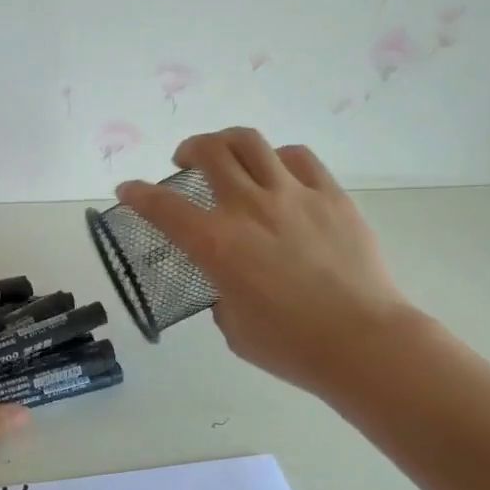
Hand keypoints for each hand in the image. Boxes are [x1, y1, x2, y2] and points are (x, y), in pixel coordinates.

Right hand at [114, 129, 417, 399]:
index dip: (138, 194)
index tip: (127, 189)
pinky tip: (279, 173)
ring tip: (228, 156)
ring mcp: (293, 195)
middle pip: (210, 152)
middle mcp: (249, 208)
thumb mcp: (234, 327)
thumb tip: (230, 282)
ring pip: (251, 142)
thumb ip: (222, 294)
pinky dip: (278, 158)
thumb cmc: (291, 346)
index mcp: (216, 245)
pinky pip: (298, 158)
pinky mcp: (331, 195)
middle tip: (186, 162)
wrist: (362, 341)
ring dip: (228, 143)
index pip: (163, 207)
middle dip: (188, 150)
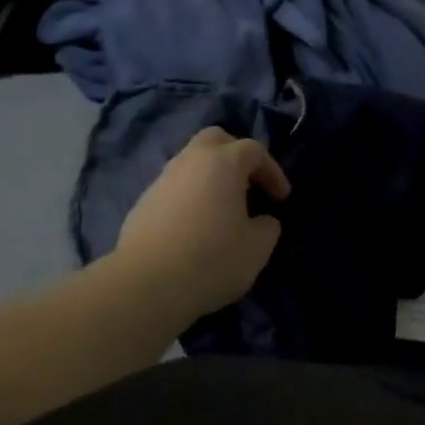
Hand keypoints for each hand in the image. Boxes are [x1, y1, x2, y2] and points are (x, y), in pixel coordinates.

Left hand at [115, 127, 290, 319]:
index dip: (273, 171)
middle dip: (236, 156)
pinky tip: (196, 226)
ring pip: (191, 162)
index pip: (254, 150)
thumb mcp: (257, 249)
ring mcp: (162, 180)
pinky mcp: (143, 202)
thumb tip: (262, 221)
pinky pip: (174, 187)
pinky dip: (190, 196)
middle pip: (215, 140)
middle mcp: (189, 161)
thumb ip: (268, 227)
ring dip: (211, 177)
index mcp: (222, 163)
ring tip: (223, 208)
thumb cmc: (212, 260)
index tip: (281, 199)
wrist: (146, 285)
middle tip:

------------------------------------------------------------------------

• **Description of the task**
Print each entry shown above with exact wording and no pictures.

• **Answer space**
Hand keypoints for each hand in the image. Boxes are [x1, y1, x2, y2] and points are (x, y), in pixel coordinates.

Right hand at [114, 129, 417, 399]:
index dip: (138, 194)
index tip: (127, 189)
pinky tip: (279, 173)
ring tip: (228, 156)
ring mcp: (293, 195)
middle pip: (210, 152)
middle mcp: (249, 208)
thumb mcp: (234, 327)
thumb tip: (230, 282)
ring pip: (251, 142)
thumb ip: (222, 294)
pinky dip: (278, 158)
thumb cmc: (291, 346)
index mcp: (216, 245)
pinky pip: (298, 158)
pinky mcp: (331, 195)
middle tip: (186, 162)
wrist: (362, 341)
ring dip: (228, 143)
index pip: (163, 207)
middle dip: (188, 150)
Hand keypoints for each hand in the image. Boxes are [x1, y1, x2, y2] and points are (x, y), in pixel coordinates.

Left hand at [115, 127, 290, 319]:
index dip: (273, 171)
middle dip: (236, 156)
pinky tip: (196, 226)
ring pip: (191, 162)
index pip: (254, 150)
thumb mcp: (257, 249)
ring mcp: (162, 180)
pinky mcp: (143, 202)
thumb tip: (262, 221)
pinky pip: (174, 187)
pinky dip: (190, 196)
middle pip: (215, 140)
middle mcp: (189, 161)
thumb ip: (268, 227)
ring dip: (211, 177)
index mcp: (222, 163)
ring tip: (223, 208)
thumb cmc: (212, 260)
index tip: (281, 199)
wrist: (146, 285)
middle tip:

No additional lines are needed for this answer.